The invention relates to a method for measuring the force interaction caused by a sample, in particular for a scanning tunneling microscope, and to a scanning tunneling microscope.
The scanning tunneling microscope (STM) and the operating principle thereof are generally known and understood. Because of special design features, the scanning tunneling microscope achieves lateral resolutions in the range of up to 0.1 angstrom and thus allows nanostructures to be visualized by way of the topography and/or local electronic density of states in the region of the valence electrons.
The atomic force microscope (AFM) utilizes the force interaction between a tip and a sample to map the sample surface. Contrary to the STM, a variety of fundamentally different types and operating modes exist with the AFM, which differ from each other in terms of the manner in which the force is detected. This variety reflects attempts to improve the resolution of the AFM into the range of atomic resolution, which has disadvantageously been extraordinarily difficult.
In all instances of atomic force microscopy, the force, or a variable derived therefrom, is used as the control variable for operating a feedback loop. The most common conventional operating modes are:
a) static AFM:
A tip, which is provided at the end of a soft bending beam in the form of what is known as a cantilever, is guided over the sample, with contact (contact mode), or in a contactless manner (non-contact mode), wherein the force of interaction is measured by way of the deflection of the cantilever. The common type of the static AFM is the bending beam AFM, usually with optical detection of cantilever deflection.
b) Tapping Mode:
This mode can be employed in different types. A tip oscillates over a surface and repeatedly comes in contact therewith.
c) Contactless Mode:
Here, the interaction between the tip and sample is measured without the two coming in contact with each other. The sensor is caused to oscillate often so as to prevent what is known as a jump to contact. This is then also referred to as a dynamic AFM. The dynamic AFM employs four different force sensors: cantilever, QPIus sensor, needle sensor and tuning fork, wherein these can be roughly divided into two categories depending on whether they are driven mechanically or electrically. What is measured is the frequency shift or amplitude shift of the force sensor. An important advantage of all the aforementioned AFM designs is the option of being able to conduct measurements without limitation, even on non-conducting samples.
Over the last few years, a wide variety of efforts have been made to improve the lateral resolution of the AFM toward (sub)atomic or submolecular resolution. Dynamic atomic force microscopy, which in comparison with the STM has the disadvantage of necessitating high apparatus-related costs, has so far been the most successful on this path.
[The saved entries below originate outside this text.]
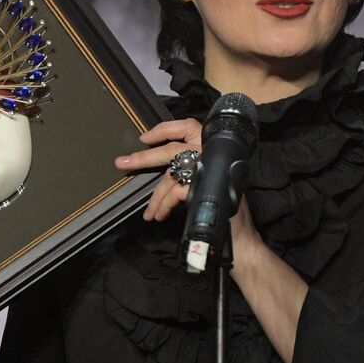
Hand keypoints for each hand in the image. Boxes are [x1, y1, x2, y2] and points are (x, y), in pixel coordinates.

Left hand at [115, 119, 263, 250]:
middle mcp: (211, 154)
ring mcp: (209, 168)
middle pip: (171, 150)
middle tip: (122, 163)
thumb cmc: (224, 207)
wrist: (241, 235)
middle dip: (143, 158)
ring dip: (155, 196)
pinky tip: (161, 213)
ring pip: (171, 175)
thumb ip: (193, 172)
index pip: (187, 126)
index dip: (164, 129)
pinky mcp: (204, 186)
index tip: (145, 137)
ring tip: (149, 212)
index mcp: (213, 148)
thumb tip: (167, 173)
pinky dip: (165, 204)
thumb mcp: (209, 183)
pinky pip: (176, 191)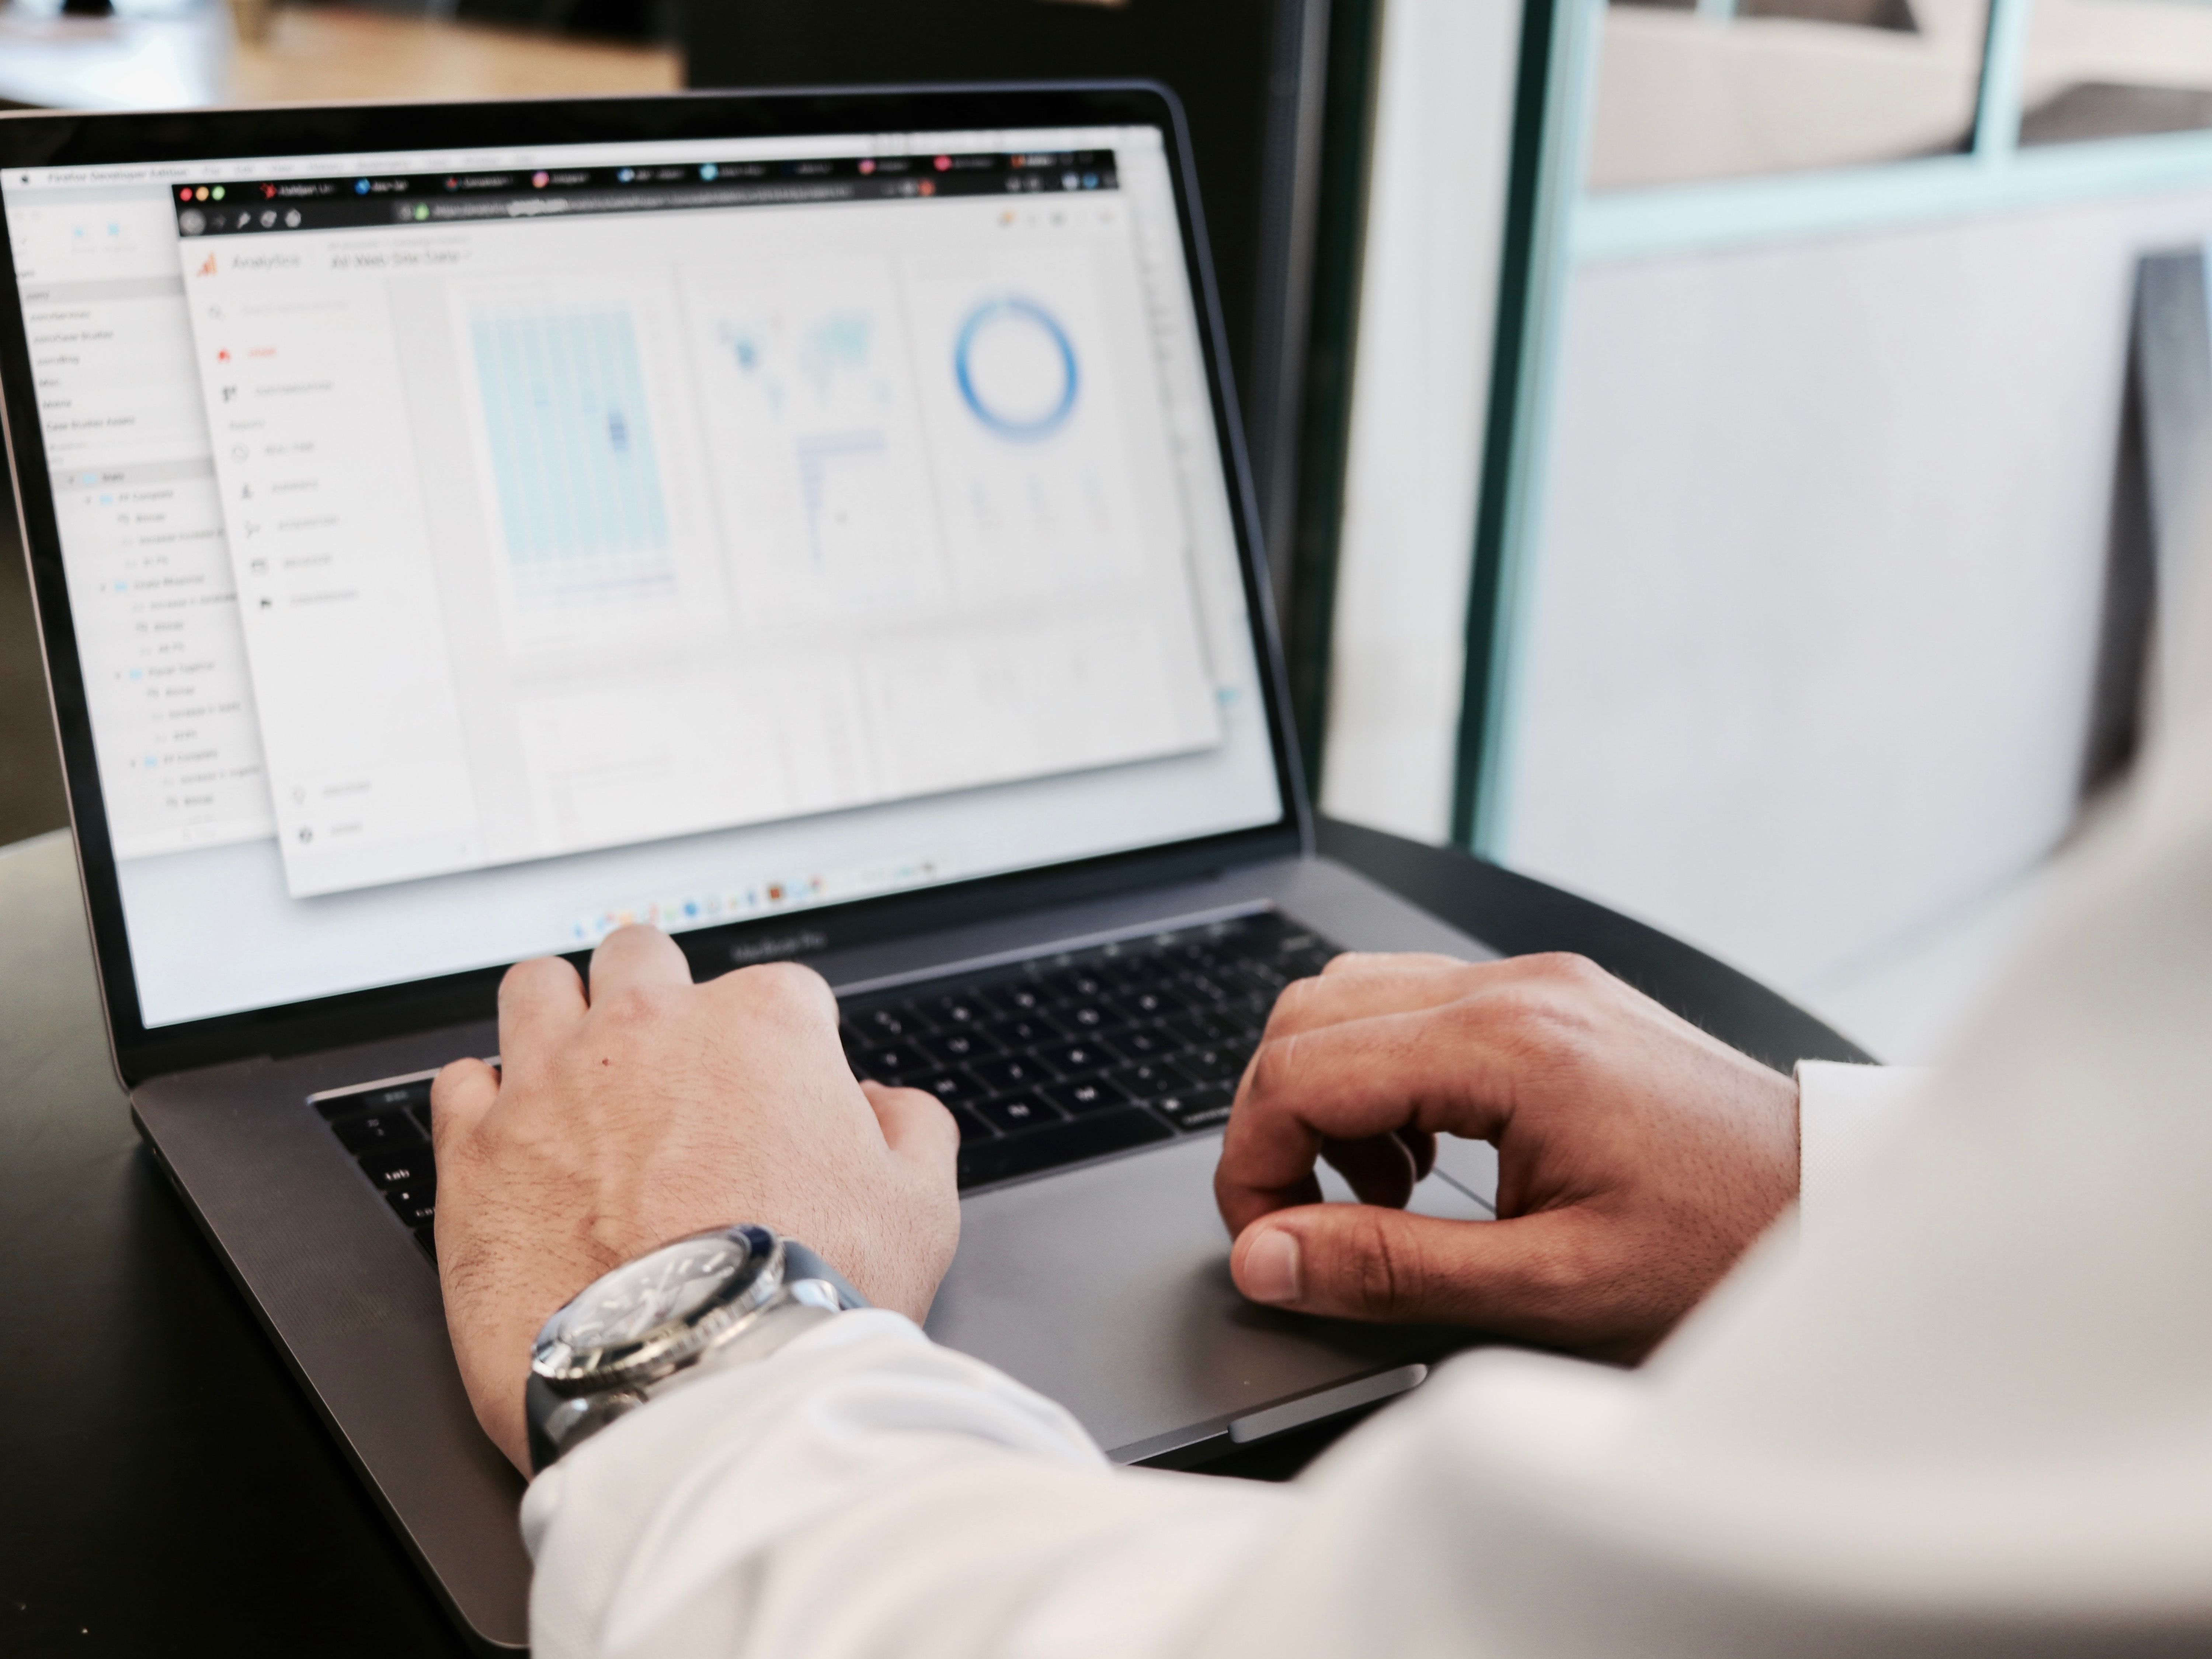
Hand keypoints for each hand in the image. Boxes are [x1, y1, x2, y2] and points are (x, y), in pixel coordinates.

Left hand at [431, 926, 960, 1470]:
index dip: (780, 1050)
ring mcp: (554, 1080)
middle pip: (641, 957)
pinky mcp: (478, 1148)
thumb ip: (912, 1129)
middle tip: (666, 1065)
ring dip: (558, 1017)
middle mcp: (651, 1028)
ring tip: (573, 1071)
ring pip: (538, 987)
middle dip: (656, 998)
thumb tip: (883, 1104)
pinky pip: (461, 1081)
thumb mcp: (920, 1209)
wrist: (696, 1381)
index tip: (774, 1101)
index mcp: (764, 1024)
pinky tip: (516, 1141)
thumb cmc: (806, 1297)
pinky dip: (486, 1103)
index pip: (776, 994)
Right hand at [1213, 952, 1798, 1362]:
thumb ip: (1389, 1268)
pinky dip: (1387, 1081)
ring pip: (1354, 999)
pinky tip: (1430, 1158)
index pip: (1301, 1068)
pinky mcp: (1553, 999)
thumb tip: (1267, 1257)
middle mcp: (1516, 987)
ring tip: (1384, 1194)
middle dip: (1276, 1123)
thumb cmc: (1720, 1249)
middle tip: (1308, 1223)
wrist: (1836, 1209)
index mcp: (1508, 1044)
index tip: (1270, 1244)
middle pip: (1310, 1014)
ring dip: (1331, 1098)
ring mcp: (1537, 983)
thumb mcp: (1548, 1289)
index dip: (1253, 1164)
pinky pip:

A disadvantage of scanning tunneling microscopy is also the lack of chemical sensitivity, which is to say that STM does not allow chemical species to be identified, which means that, while molecular objects and surface structures in the lateral size range down to less than one angstrom can be imaged, they cannot be identified, chemically or otherwise.
In summary, the conventional STM offers lower experimental complexity than the high-resolution dynamic AFM, but has the disadvantage of providing no chemical information. The high-resolution dynamic AFM, in turn, offers more detailed information about the sample surface than the STM, including the chemical kind, but it has the disadvantage of being associated with greater experimental and apparatus-related cost.